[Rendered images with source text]
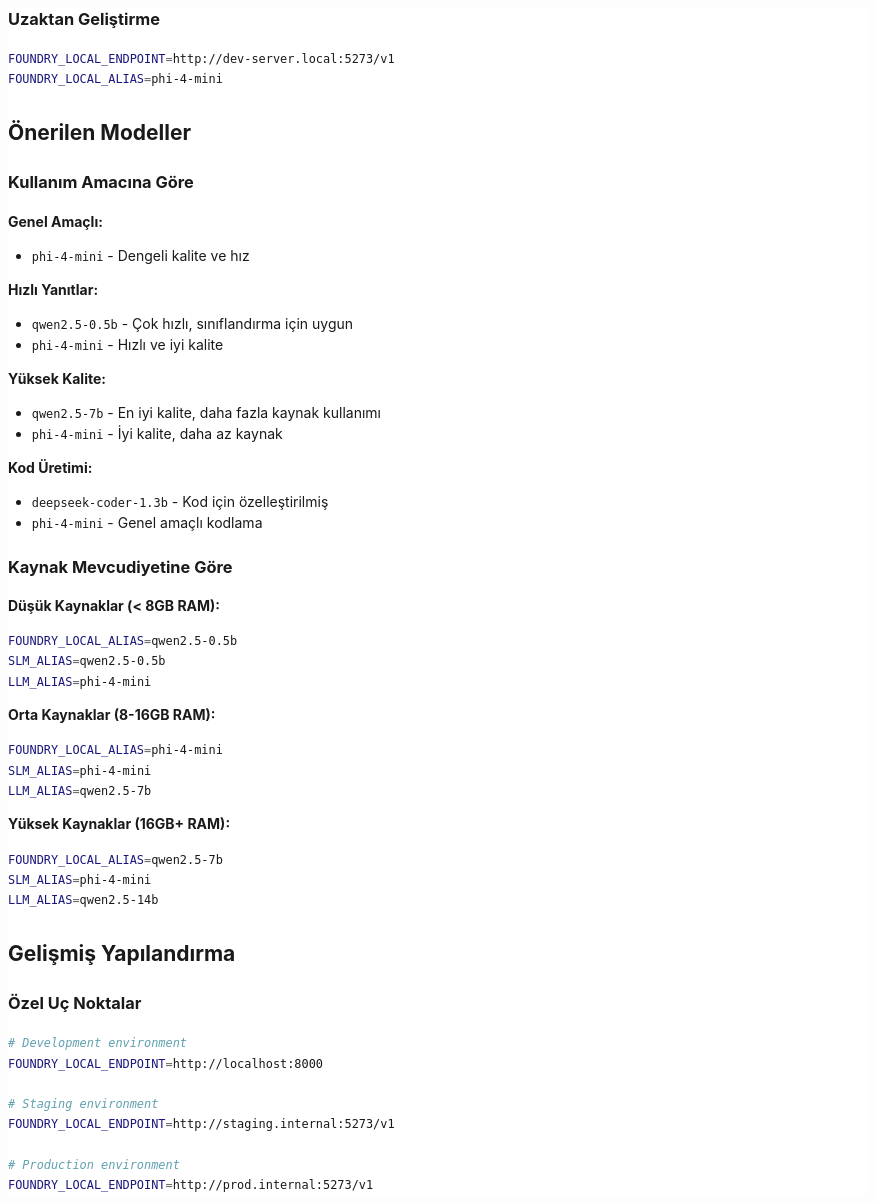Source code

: ### Uzaktan Geliştirme
```bash
FOUNDRY_LOCAL_ENDPOINT=http://dev-server.local:5273/v1
FOUNDRY_LOCAL_ALIAS=phi-4-mini
```

## Önerilen Modeller

### Kullanım Amacına Göre

**Genel Amaçlı:**
- `phi-4-mini` - Dengeli kalite ve hız

**Hızlı Yanıtlar:**
- `qwen2.5-0.5b` - Çok hızlı, sınıflandırma için uygun
- `phi-4-mini` - Hızlı ve iyi kalite

**Yüksek Kalite:**
- `qwen2.5-7b` - En iyi kalite, daha fazla kaynak kullanımı
- `phi-4-mini` - İyi kalite, daha az kaynak

**Kod Üretimi:**
- `deepseek-coder-1.3b` - Kod için özelleştirilmiş
- `phi-4-mini` - Genel amaçlı kodlama

### Kaynak Mevcudiyetine Göre

**Düşük Kaynaklar (< 8GB RAM):**
```bash
FOUNDRY_LOCAL_ALIAS=qwen2.5-0.5b
SLM_ALIAS=qwen2.5-0.5b
LLM_ALIAS=phi-4-mini
```

**Orta Kaynaklar (8-16GB RAM):**
```bash
FOUNDRY_LOCAL_ALIAS=phi-4-mini
SLM_ALIAS=phi-4-mini
LLM_ALIAS=qwen2.5-7b
```

**Yüksek Kaynaklar (16GB+ RAM):**
```bash
FOUNDRY_LOCAL_ALIAS=qwen2.5-7b
SLM_ALIAS=phi-4-mini
LLM_ALIAS=qwen2.5-14b
```

## Gelişmiş Yapılandırma

### Özel Uç Noktalar

```bash
# Development environment
FOUNDRY_LOCAL_ENDPOINT=http://localhost:8000

# Staging environment
FOUNDRY_LOCAL_ENDPOINT=http://staging.internal:5273/v1

# Production environment
FOUNDRY_LOCAL_ENDPOINT=http://prod.internal:5273/v1
```
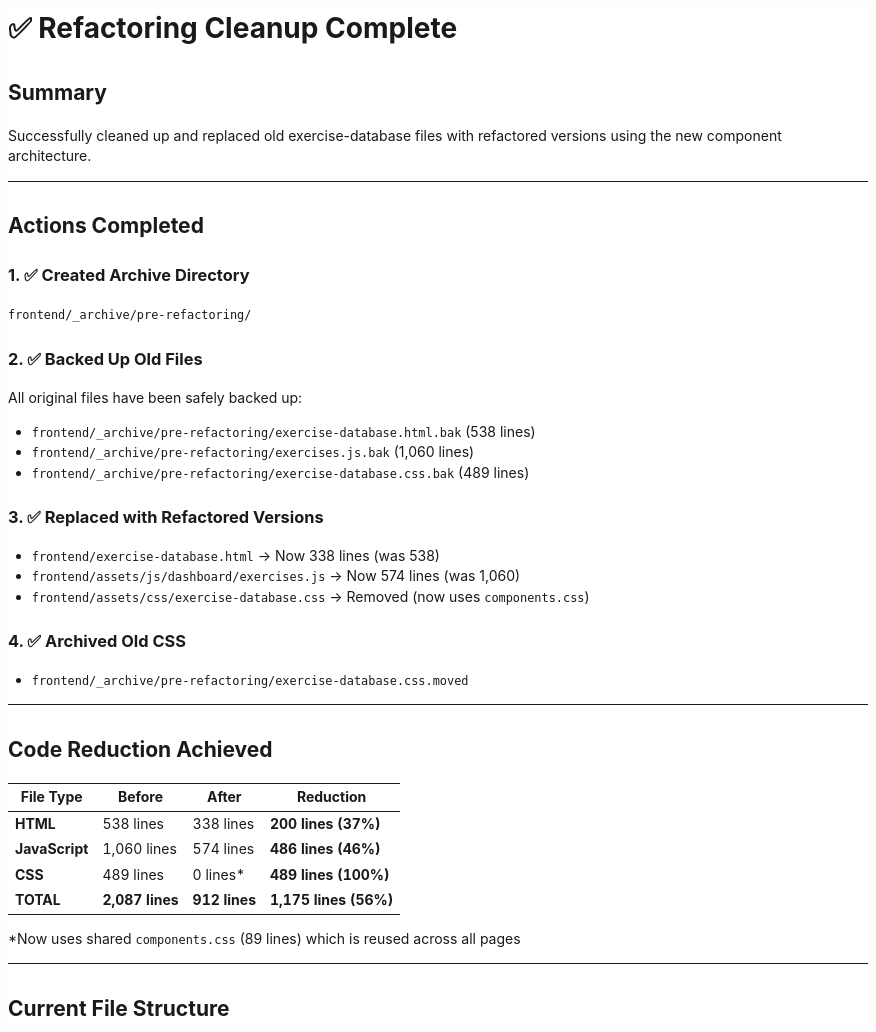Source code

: # ✅ Refactoring Cleanup Complete

## Summary

Successfully cleaned up and replaced old exercise-database files with refactored versions using the new component architecture.

---

## Actions Completed

### 1. ✅ Created Archive Directory
```
frontend/_archive/pre-refactoring/
```

### 2. ✅ Backed Up Old Files
All original files have been safely backed up:
- `frontend/_archive/pre-refactoring/exercise-database.html.bak` (538 lines)
- `frontend/_archive/pre-refactoring/exercises.js.bak` (1,060 lines)
- `frontend/_archive/pre-refactoring/exercise-database.css.bak` (489 lines)

### 3. ✅ Replaced with Refactored Versions
- `frontend/exercise-database.html` → Now 338 lines (was 538)
- `frontend/assets/js/dashboard/exercises.js` → Now 574 lines (was 1,060)
- `frontend/assets/css/exercise-database.css` → Removed (now uses `components.css`)

### 4. ✅ Archived Old CSS
- `frontend/_archive/pre-refactoring/exercise-database.css.moved`

---

## Code Reduction Achieved

| File Type | Before | After | Reduction |
|-----------|--------|-------|-----------|
| **HTML** | 538 lines | 338 lines | **200 lines (37%)** |
| **JavaScript** | 1,060 lines | 574 lines | **486 lines (46%)** |
| **CSS** | 489 lines | 0 lines* | **489 lines (100%)** |
| **TOTAL** | **2,087 lines** | **912 lines** | **1,175 lines (56%)** |

*Now uses shared `components.css` (89 lines) which is reused across all pages

---

## Current File Structure
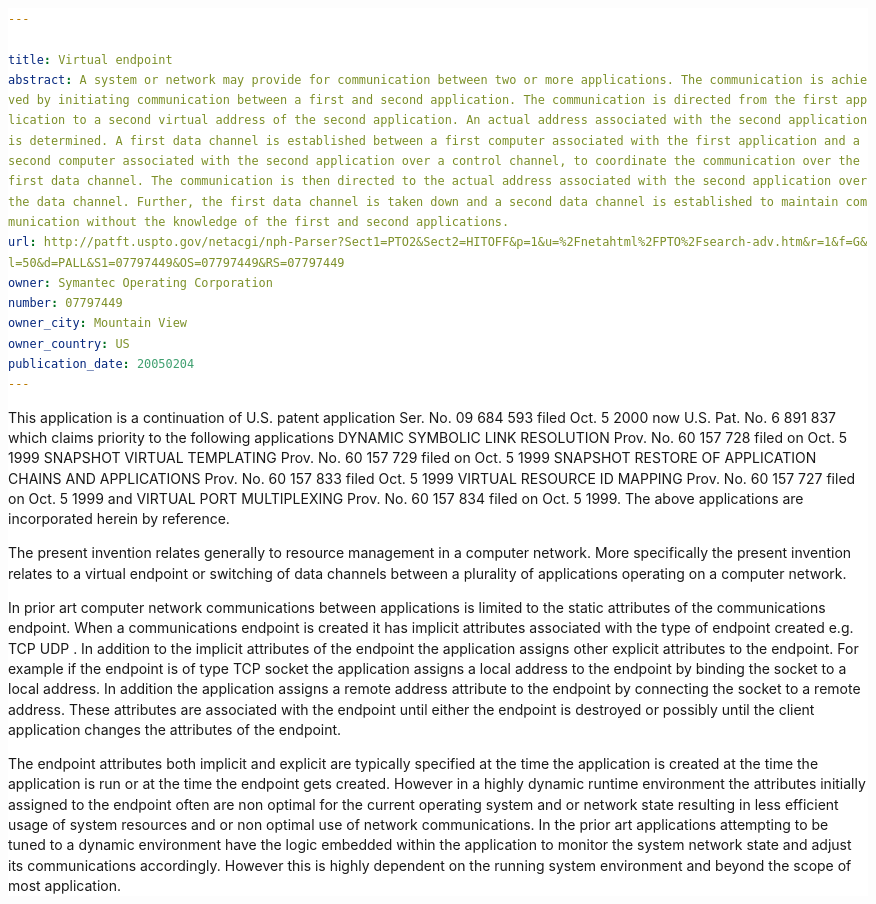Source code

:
 ```yaml
---

title: Virtual endpoint
abstract: A system or network may provide for communication between two or more applications. The communication is achieved by initiating communication between a first and second application. The communication is directed from the first application to a second virtual address of the second application. An actual address associated with the second application is determined. A first data channel is established between a first computer associated with the first application and a second computer associated with the second application over a control channel, to coordinate the communication over the first data channel. The communication is then directed to the actual address associated with the second application over the data channel. Further, the first data channel is taken down and a second data channel is established to maintain communication without the knowledge of the first and second applications.
url: http://patft.uspto.gov/netacgi/nph-Parser?Sect1=PTO2&Sect2=HITOFF&p=1&u=%2Fnetahtml%2FPTO%2Fsearch-adv.htm&r=1&f=G&l=50&d=PALL&S1=07797449&OS=07797449&RS=07797449
owner: Symantec Operating Corporation
number: 07797449
owner_city: Mountain View
owner_country: US
publication_date: 20050204
---
```

This application is a continuation of U.S. patent application Ser. No. 09 684 593 filed Oct. 5 2000 now U.S. Pat. No. 6 891 837 which claims priority to the following applications DYNAMIC SYMBOLIC LINK RESOLUTION Prov. No. 60 157 728 filed on Oct. 5 1999 SNAPSHOT VIRTUAL TEMPLATING Prov. No. 60 157 729 filed on Oct. 5 1999 SNAPSHOT RESTORE OF APPLICATION CHAINS AND APPLICATIONS Prov. No. 60 157 833 filed Oct. 5 1999 VIRTUAL RESOURCE ID MAPPING Prov. No. 60 157 727 filed on Oct. 5 1999 and VIRTUAL PORT MULTIPLEXING Prov. No. 60 157 834 filed on Oct. 5 1999. The above applications are incorporated herein by reference.

The present invention relates generally to resource management in a computer network. More specifically the present invention relates to a virtual endpoint or switching of data channels between a plurality of applications operating on a computer network.

In prior art computer network communications between applications is limited to the static attributes of the communications endpoint. When a communications endpoint is created it has implicit attributes associated with the type of endpoint created e.g. TCP UDP . In addition to the implicit attributes of the endpoint the application assigns other explicit attributes to the endpoint. For example if the endpoint is of type TCP socket the application assigns a local address to the endpoint by binding the socket to a local address. In addition the application assigns a remote address attribute to the endpoint by connecting the socket to a remote address. These attributes are associated with the endpoint until either the endpoint is destroyed or possibly until the client application changes the attributes of the endpoint.

The endpoint attributes both implicit and explicit are typically specified at the time the application is created at the time the application is run or at the time the endpoint gets created. However in a highly dynamic runtime environment the attributes initially assigned to the endpoint often are non optimal for the current operating system and or network state resulting in less efficient usage of system resources and or non optimal use of network communications. In the prior art applications attempting to be tuned to a dynamic environment have the logic embedded within the application to monitor the system network state and adjust its communications accordingly. However this is highly dependent on the running system environment and beyond the scope of most application.
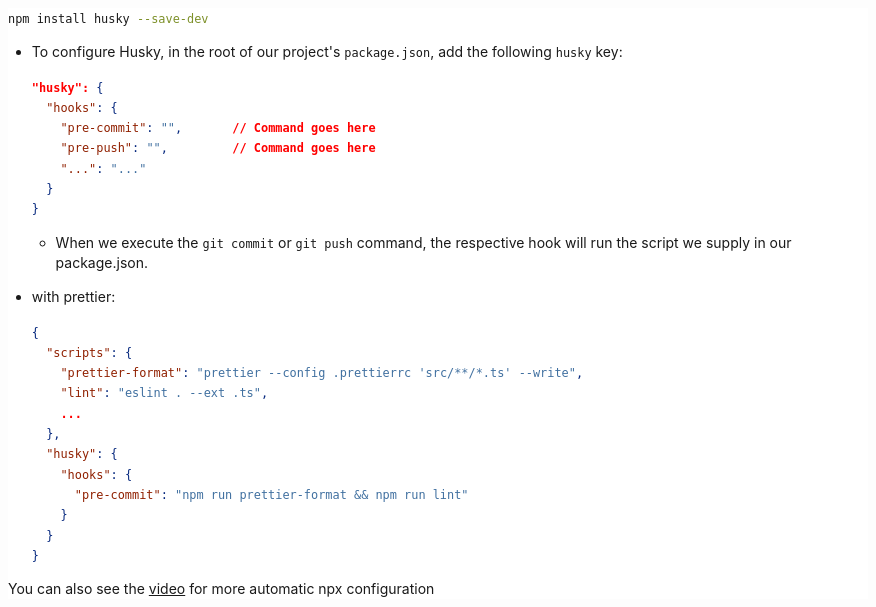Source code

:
 ```sh
npm install husky --save-dev
```

- To configure Husky, in the root of our project's `package.json`, add the following `husky` key:

  ```json
  "husky": {
    "hooks": {
      "pre-commit": "",       // Command goes here
      "pre-push": "",         // Command goes here
      "...": "..."
    }
  }
  ```

  - When we execute the `git commit` or `git push` command, the respective hook will run the script we supply in our package.json.

- with prettier:

  ```json
  {
    "scripts": {
      "prettier-format": "prettier --config .prettierrc 'src/**/*.ts' --write",
      "lint": "eslint . --ext .ts",
      ...
    },
    "husky": {
      "hooks": {
        "pre-commit": "npm run prettier-format && npm run lint"
      }
    }
  }
  ```

You can also see the [video](https://www.youtube.com/watch?v=ZXW6Jn6or1w) for more automatic npx configuration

## [What you will do]
Begin at the first line of the records and please reproduce every line exactly through the one containing "### Özel Uç Noktalar", leaving all pictures out.

## [Output for this task]
Source code

: ### Uzaktan Geliştirme
```bash
FOUNDRY_LOCAL_ENDPOINT=http://dev-server.local:5273/v1
FOUNDRY_LOCAL_ALIAS=phi-4-mini
```

## Önerilen Modeller

### Kullanım Amacına Göre

**Genel Amaçlı:**
- `phi-4-mini` - Dengeli kalite ve hız

**Hızlı Yanıtlar:**
- `qwen2.5-0.5b` - Çok hızlı, sınıflandırma için uygun
- `phi-4-mini` - Hızlı ve iyi kalite

**Yüksek Kalite:**
- `qwen2.5-7b` - En iyi kalite, daha fazla kaynak kullanımı
- `phi-4-mini` - İyi kalite, daha az kaynak

**Kod Üretimi:**
- `deepseek-coder-1.3b` - Kod için özelleştirilmiş
- `phi-4-mini` - Genel amaçlı kodlama

### Kaynak Mevcudiyetine Göre

**Düşük Kaynaklar (< 8GB RAM):**
```bash
FOUNDRY_LOCAL_ALIAS=qwen2.5-0.5b
SLM_ALIAS=qwen2.5-0.5b
LLM_ALIAS=phi-4-mini
```

**Orta Kaynaklar (8-16GB RAM):**
```bash
FOUNDRY_LOCAL_ALIAS=phi-4-mini
SLM_ALIAS=phi-4-mini
LLM_ALIAS=qwen2.5-7b
```

**Yüksek Kaynaklar (16GB+ RAM):**
```bash
FOUNDRY_LOCAL_ALIAS=qwen2.5-7b
SLM_ALIAS=phi-4-mini
LLM_ALIAS=qwen2.5-14b
```

## Gelişmiş Yapılandırma

### Özel Uç Noktalar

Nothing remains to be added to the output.